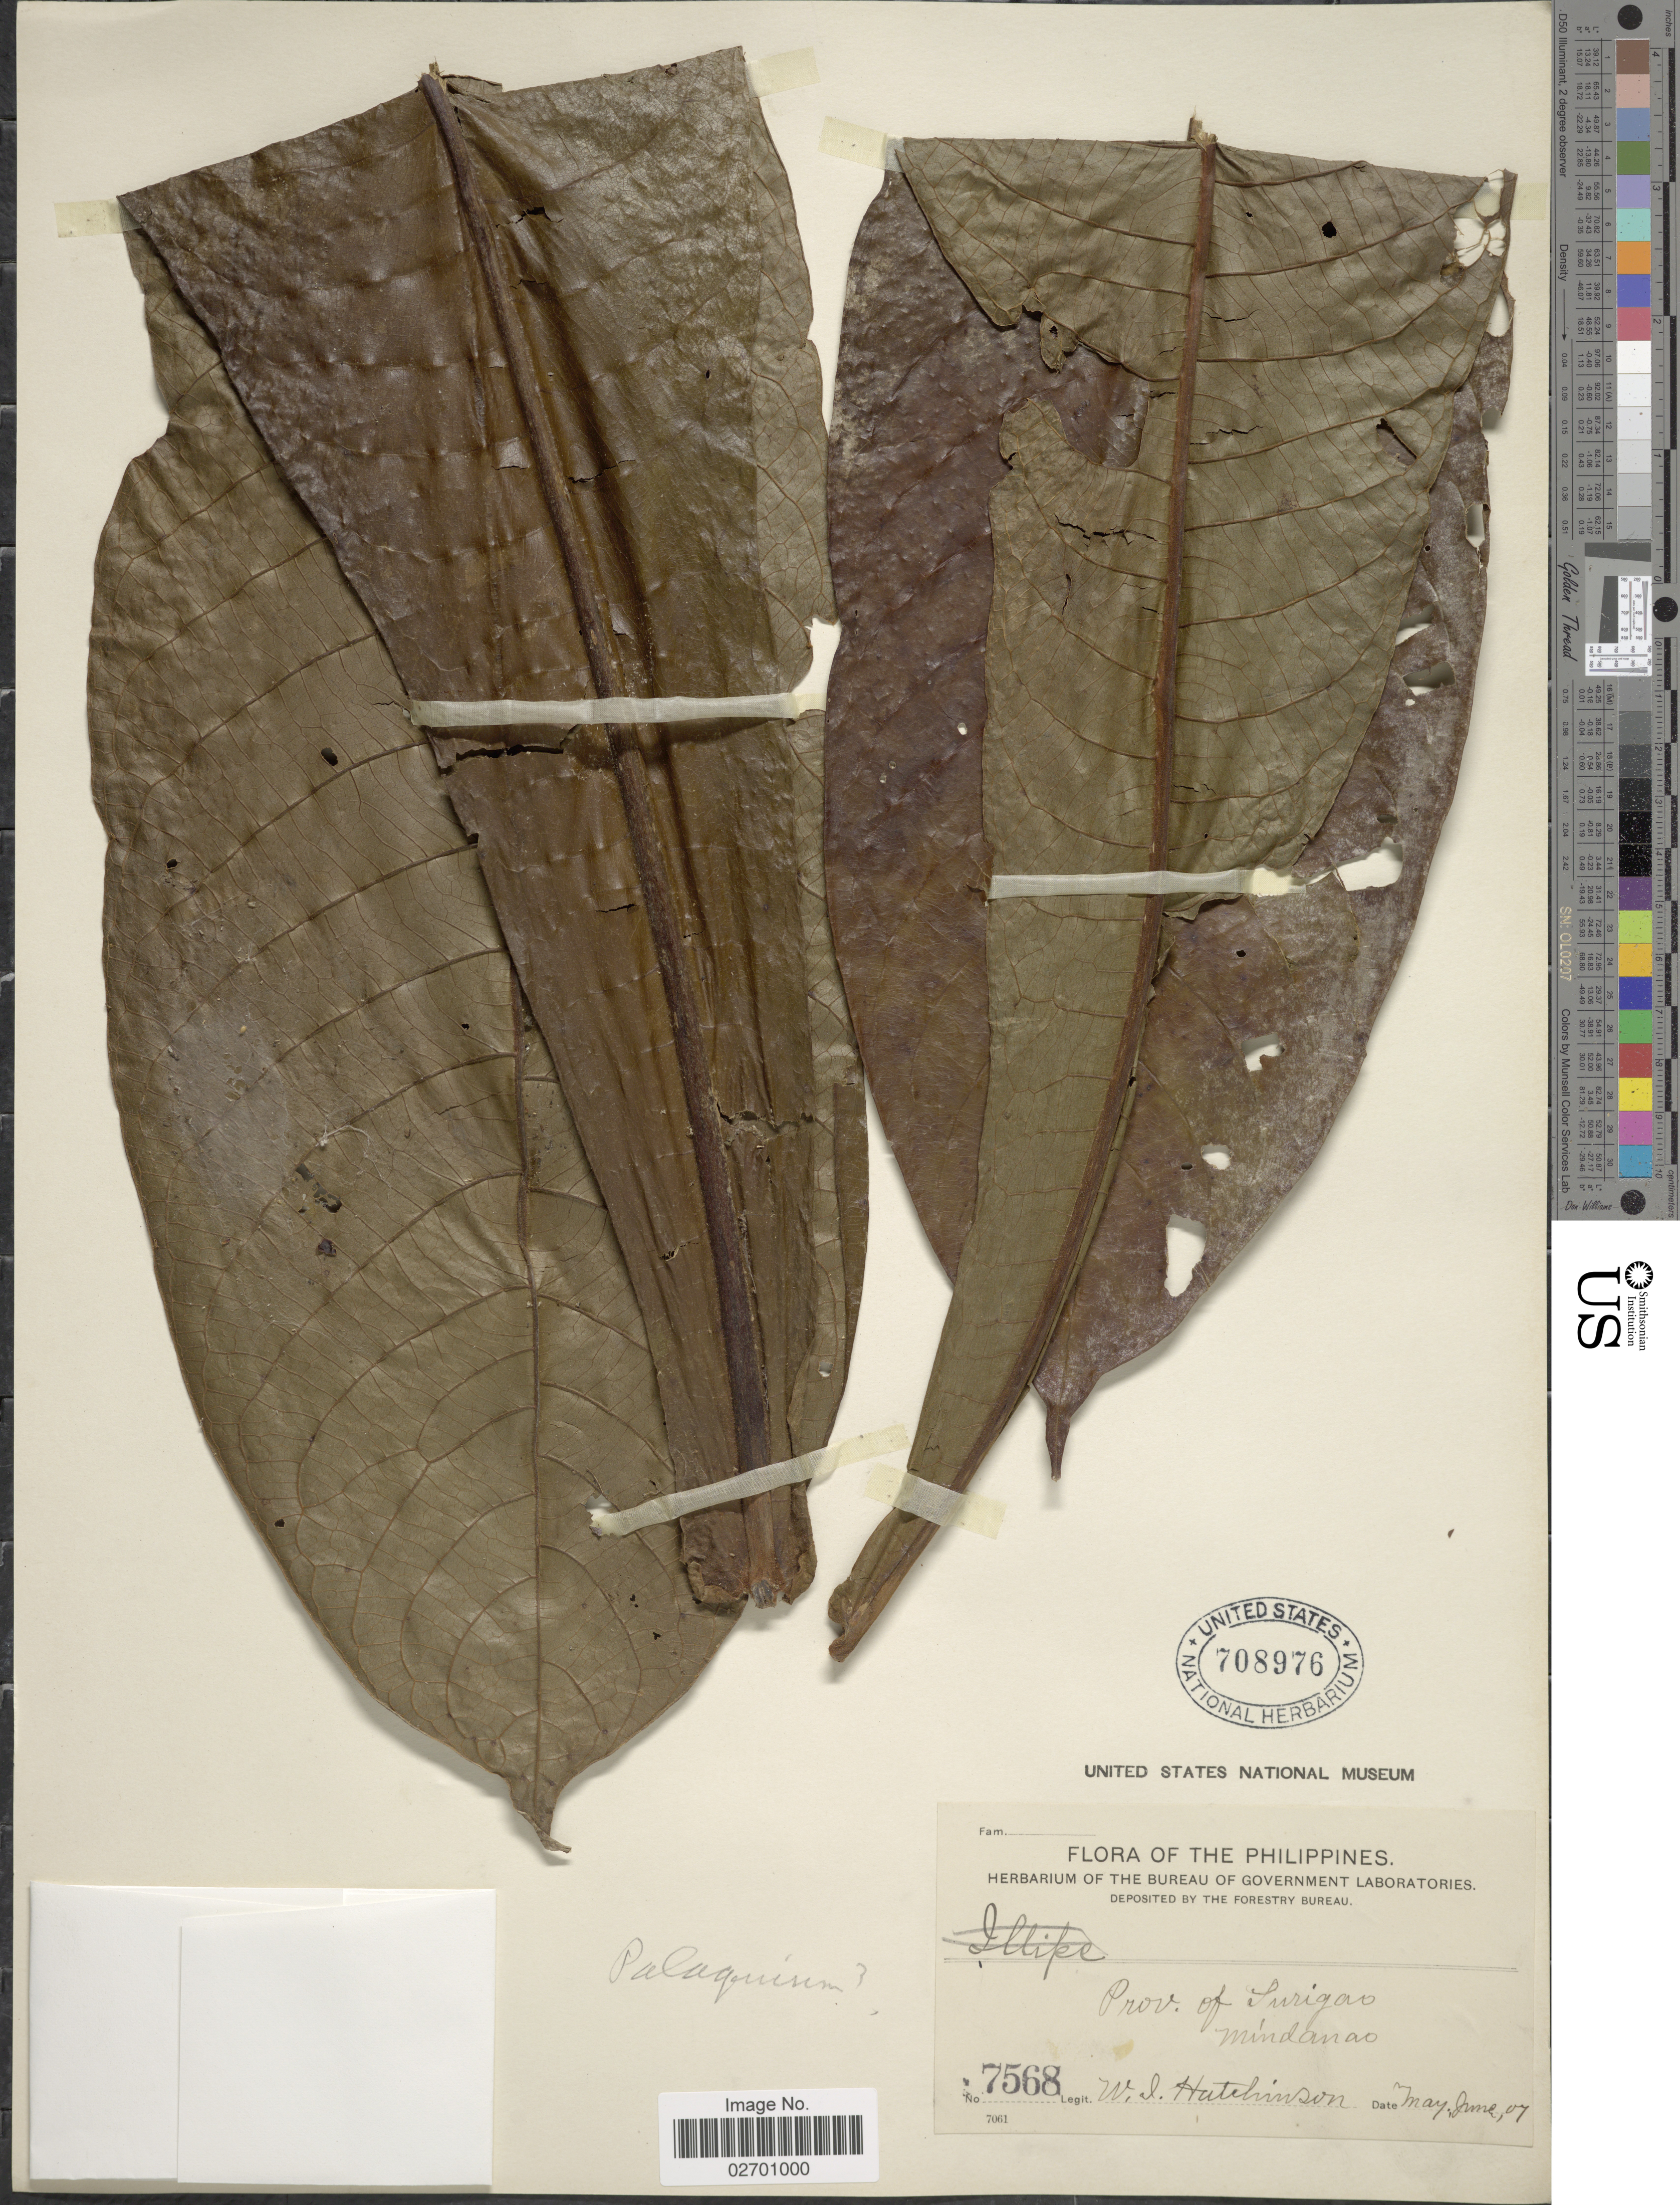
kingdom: Plantae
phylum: Tracheophyta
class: Magnoliopsida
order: Ericales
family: Sapotaceae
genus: Palaquium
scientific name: Palaquium sp.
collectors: W. I. Hutchinson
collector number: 7568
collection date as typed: Transcribed d/m/y: /5/07 to /6/07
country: Philippines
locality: Prov. of Surigao, Mindanao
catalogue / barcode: US 708976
____
Rewrite the records above with "scientific name" changed to "taxon name" and nothing else altered. Leave the pictures out.

## The response:
kingdom: Plantae
phylum: Tracheophyta
class: Magnoliopsida
order: Ericales
family: Sapotaceae
genus: Palaquium
taxon name: Palaquium sp.
collectors: W. I. Hutchinson
collector number: 7568
collection date as typed: Transcribed d/m/y: /5/07 to /6/07
country: Philippines
locality: Prov. of Surigao, Mindanao
catalogue / barcode: US 708976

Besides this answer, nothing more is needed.